Because the orchid’s root system isn’t functioning correctly, it removes minerals from the leaf mass, making the leaves less elastic. The most frequent cause of issues for flower gardeners is picking the incorrect container.

The roots aren’t getting enough oxygen, which impacts the leaves. Large pots may cause the free substrate to become acidified, which could affect plant problems with their roots and leaves.

Can I Fertilize Wilting Orchid Leaves?

It’s best to fertilize a plant just when it is getting bigger. We heartily recommend the fertilizer listed below if you need one for orchids.

Both the amount of fertilizer used and the regularity of applications need to be decreased while the plant is in its resting stage.

You should cease fertilizing your orchid if it isn’t growing correctly despite your efforts, especially if the leaves are getting dark green, drooping, or brown at the tips.

This can point to a fertilization issue. You can be using a potent fertilizer or fertilizing too frequently.

What Nutritional Deficits Lead to Wilting?

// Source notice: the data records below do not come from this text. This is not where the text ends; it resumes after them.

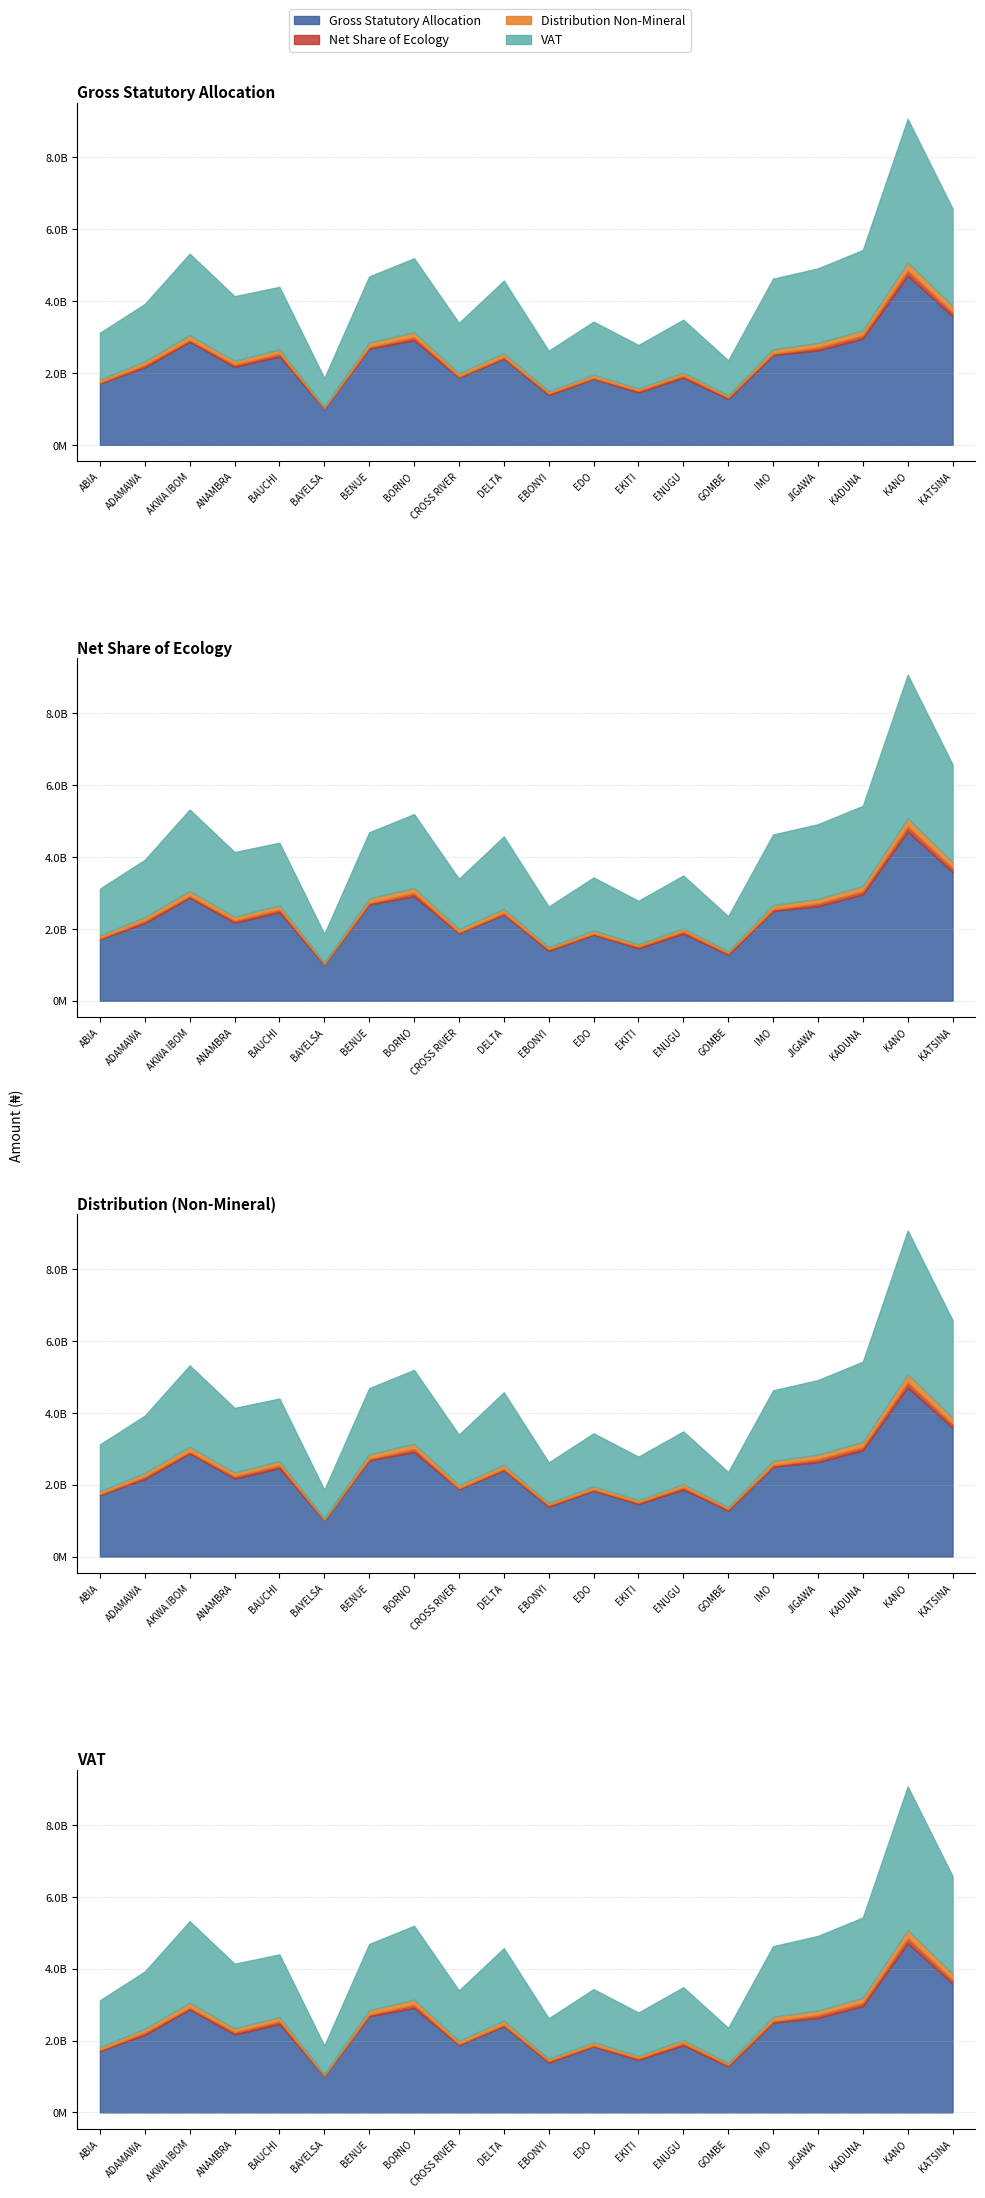

True or false: Gross Statutory Allocation and Distribution Non-Mineral cross at least once.

False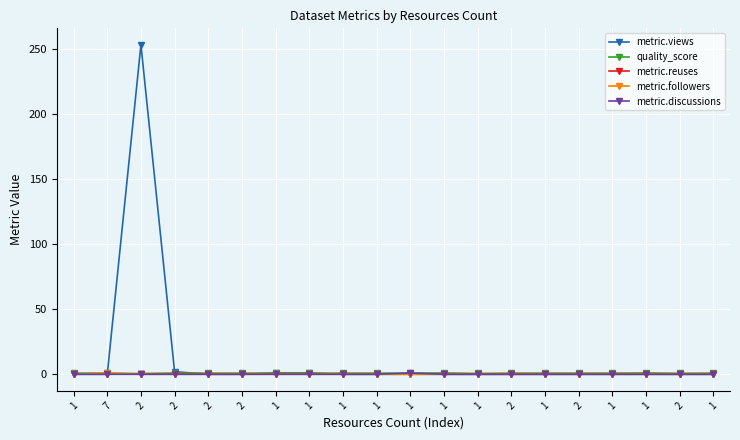

Count the number of data series in this chart.

5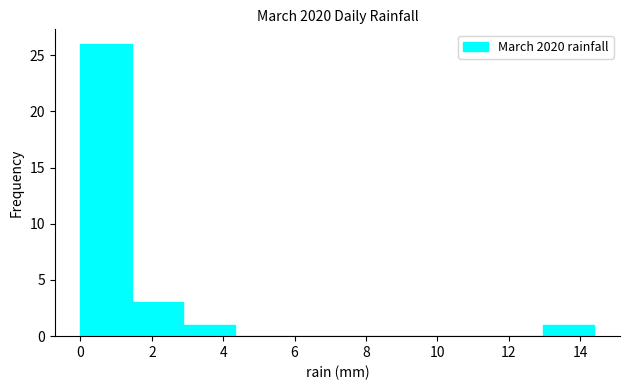

Reading left to right, list every bar in this chart as the range it spans on the x-axis followed by its height. Neither the bar edges nor the heights are printed on the chart, so give them approximately, as read against the axes.

0.00 to 1.44: 26
1.44 to 2.88: 3
2.88 to 4.32: 1
4.32 to 5.76: 0
5.76 to 7.20: 0
7.20 to 8.64: 0
8.64 to 10.08: 0
10.08 to 11.52: 0
11.52 to 12.96: 0
12.96 to 14.40: 1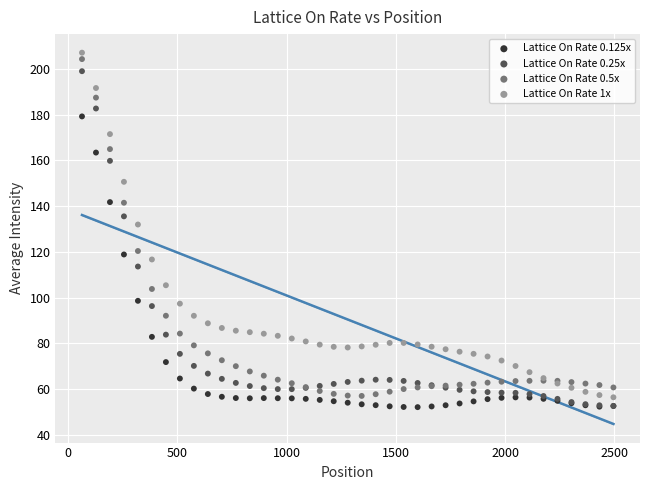

Across all series, what Y value is closest to 129?

132.0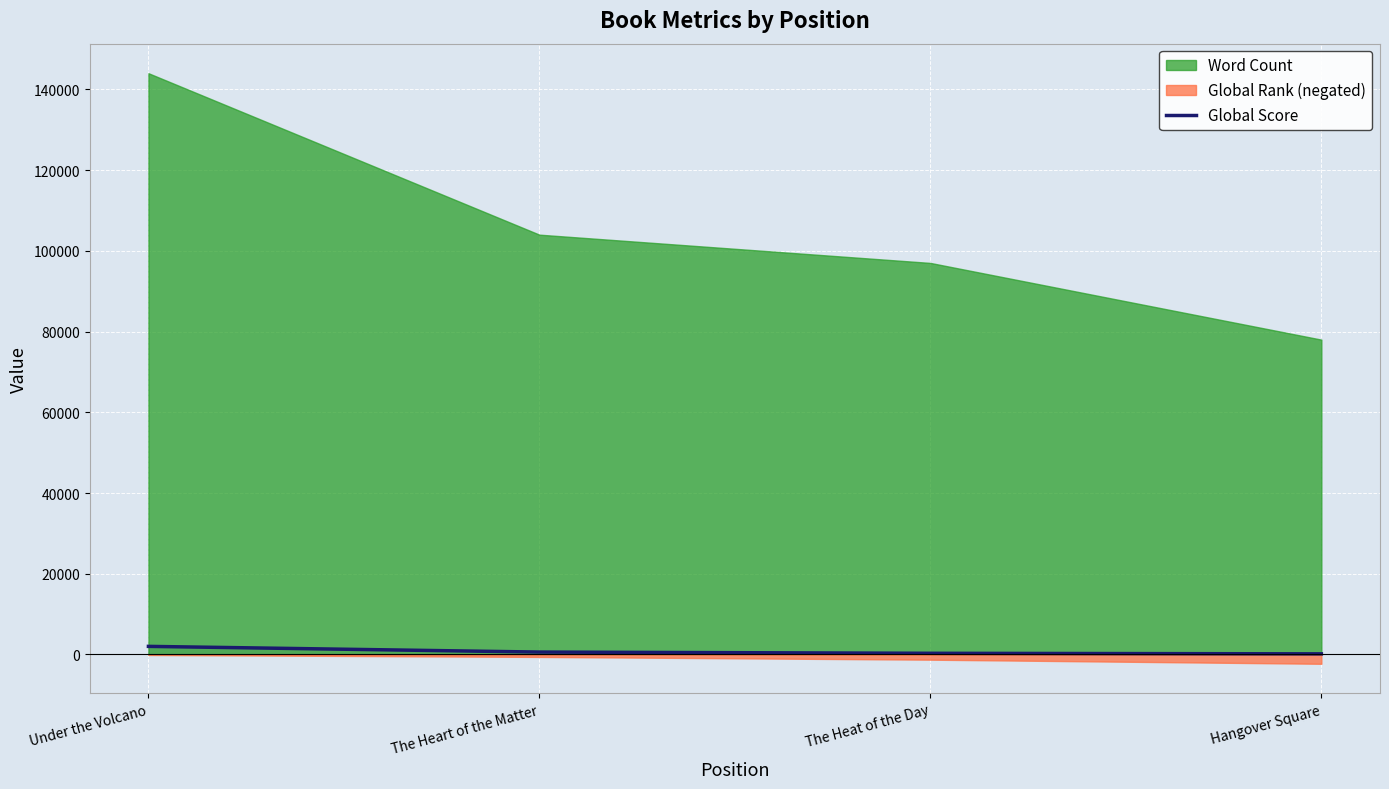

Reading left to right, what are all the values shown in this chart?

2011	598	297	159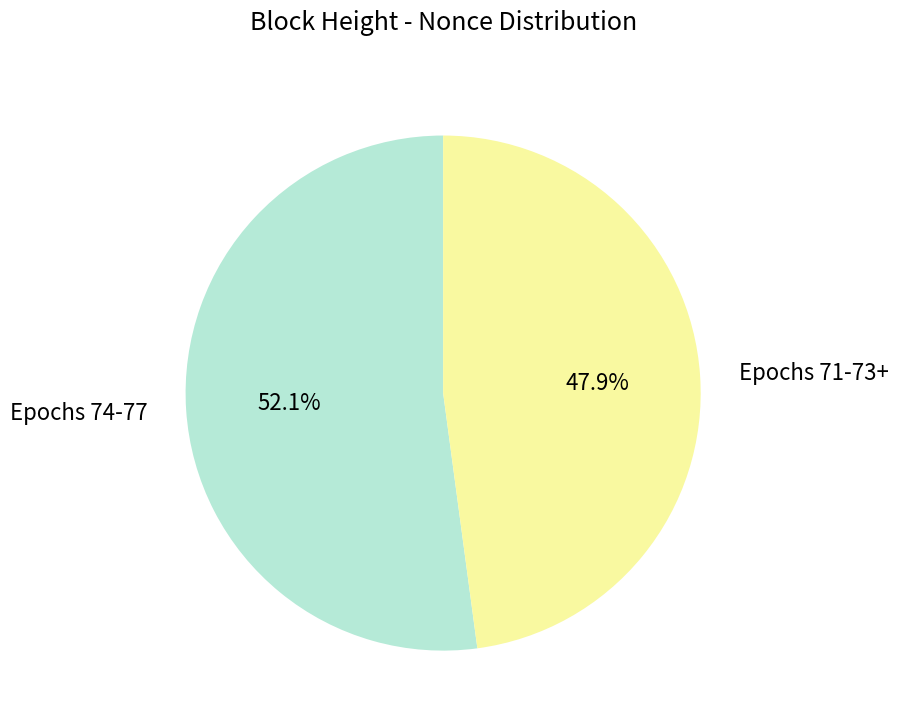

Combined, what portion of the pie is Epochs 74-77 and Epochs 71-73+?

100.0%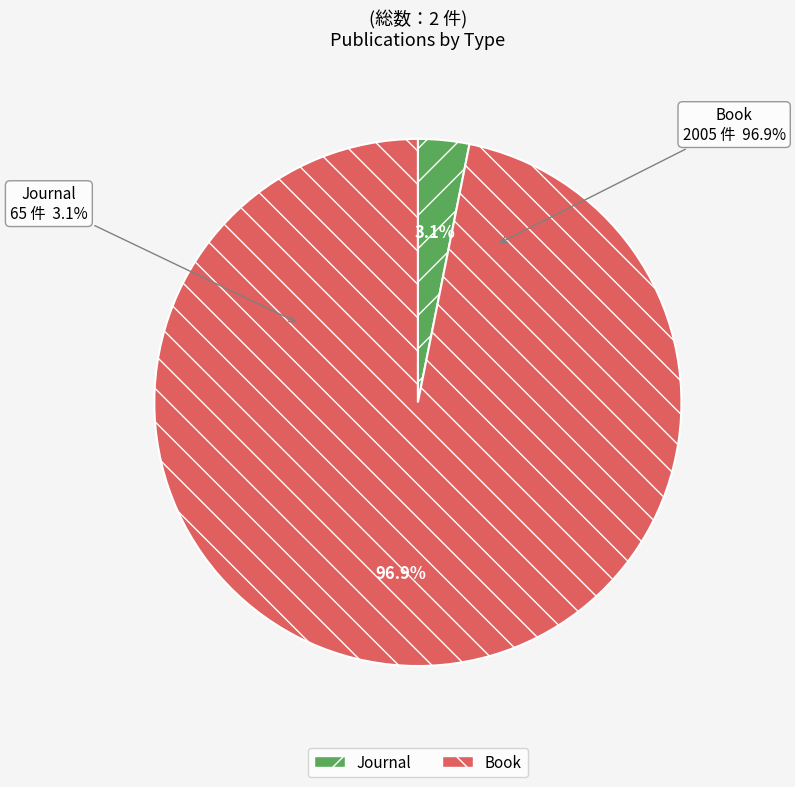

To the nearest percent, what percentage of the pie is Book?

97%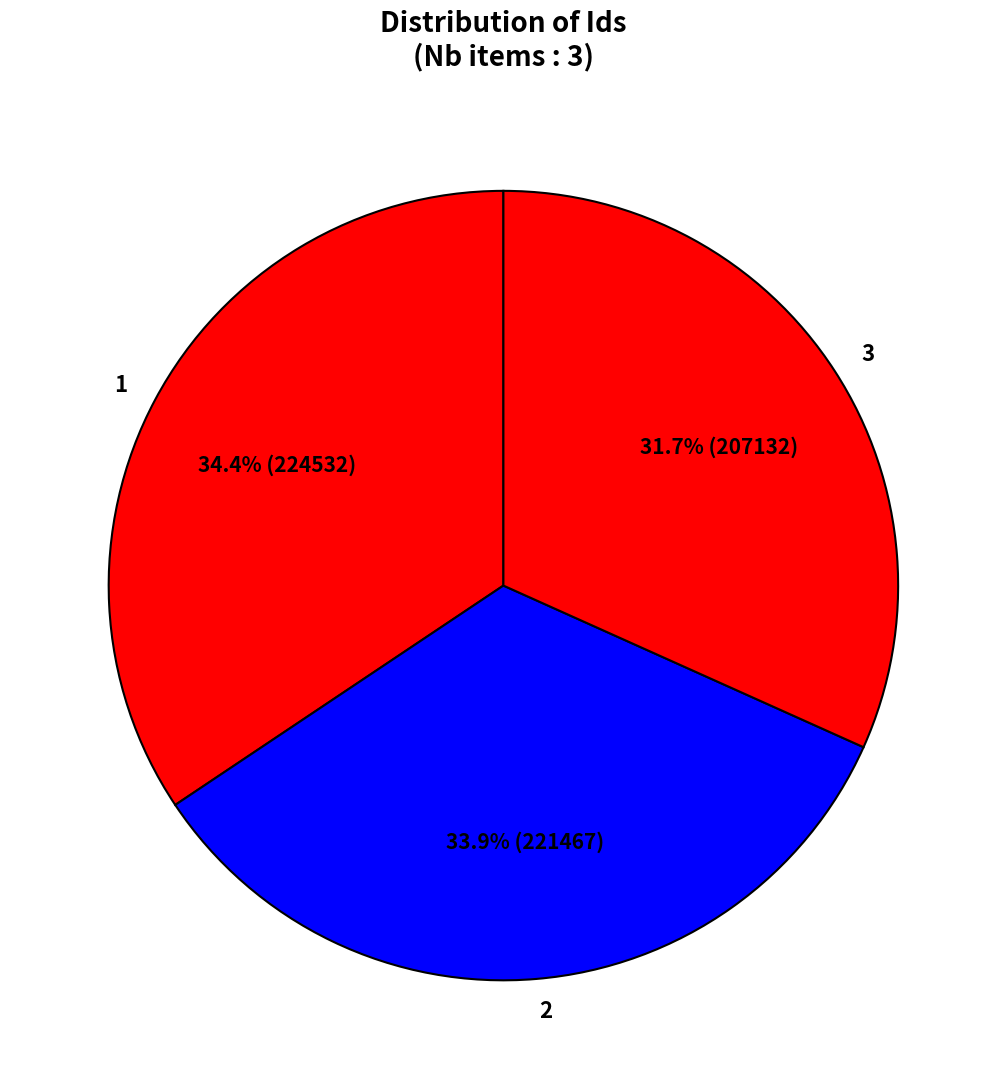

Approximately how many times larger is the value at 2 compared to 3?

1.1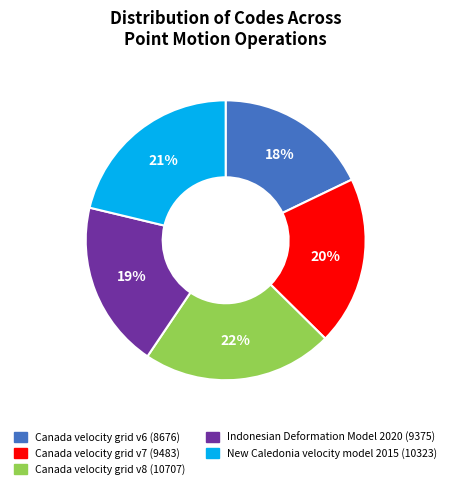

Between Canada velocity grid v6 and Canada velocity grid v8, which is larger?

Canada velocity grid v8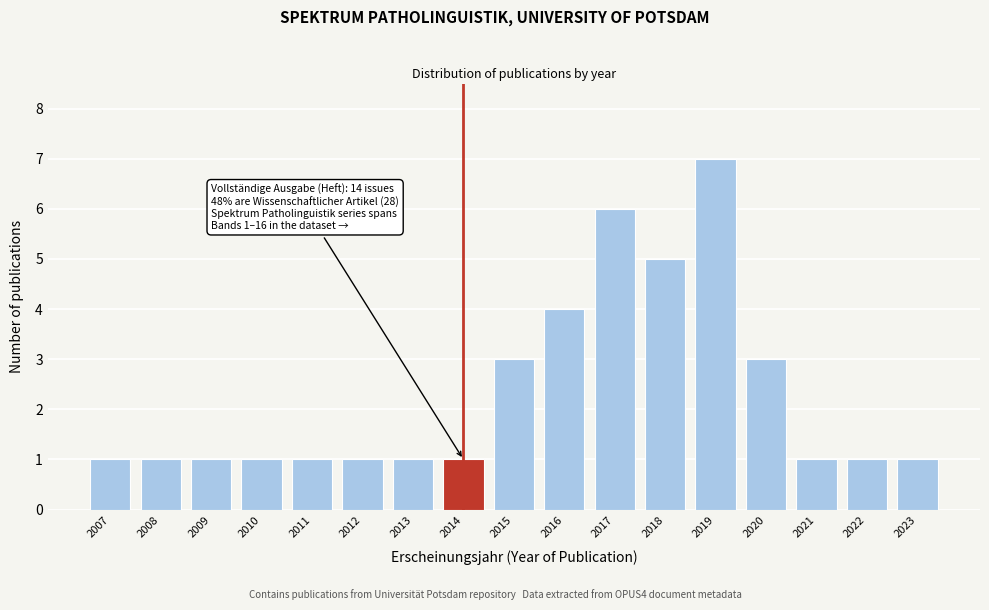

Reading left to right, extract all data points from this chart.

2007=1	2008=1	2009=1	2010=1	2011=1	2012=1	2013=1	2014=1	2015=3	2016=4	2017=6	2018=5	2019=7	2020=3	2021=1	2022=1	2023=1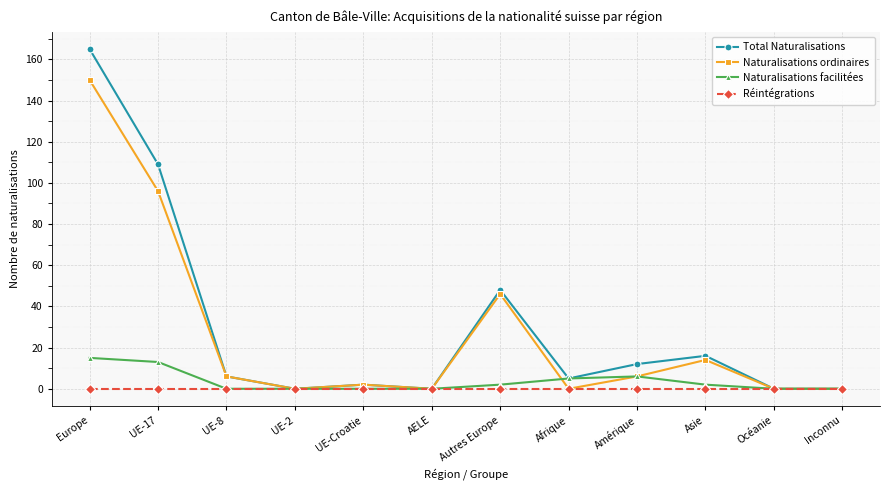

List the series in order of their peak value, highest first.

Total Naturalisations, Naturalisations ordinaires, Naturalisations facilitées, Réintégrations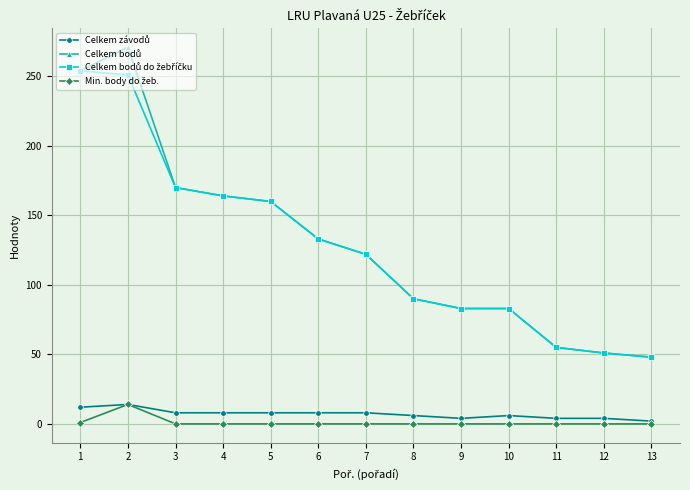

What is the greatest value displayed?

271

Nutrient deficiencies frequently result in limp, lackluster, or wilting leaves. Most often, a potassium and phosphorus deficit is at blame. Lack of cobalt, iron, magnesium, sulfur, etc., can also impact the state of the leaf plates. As a result, based on my observations, I usually advise utilizing compound fertilizers to provide additional nourishment for orchids.

Final Remarks

The first sign of a root system issue is withering leaves, so you should be mindful of this. The only way to conserve the tropical plant is through immediate action. When leaf withering occurs, check the maintenance conditions to see if root damage is the culprit.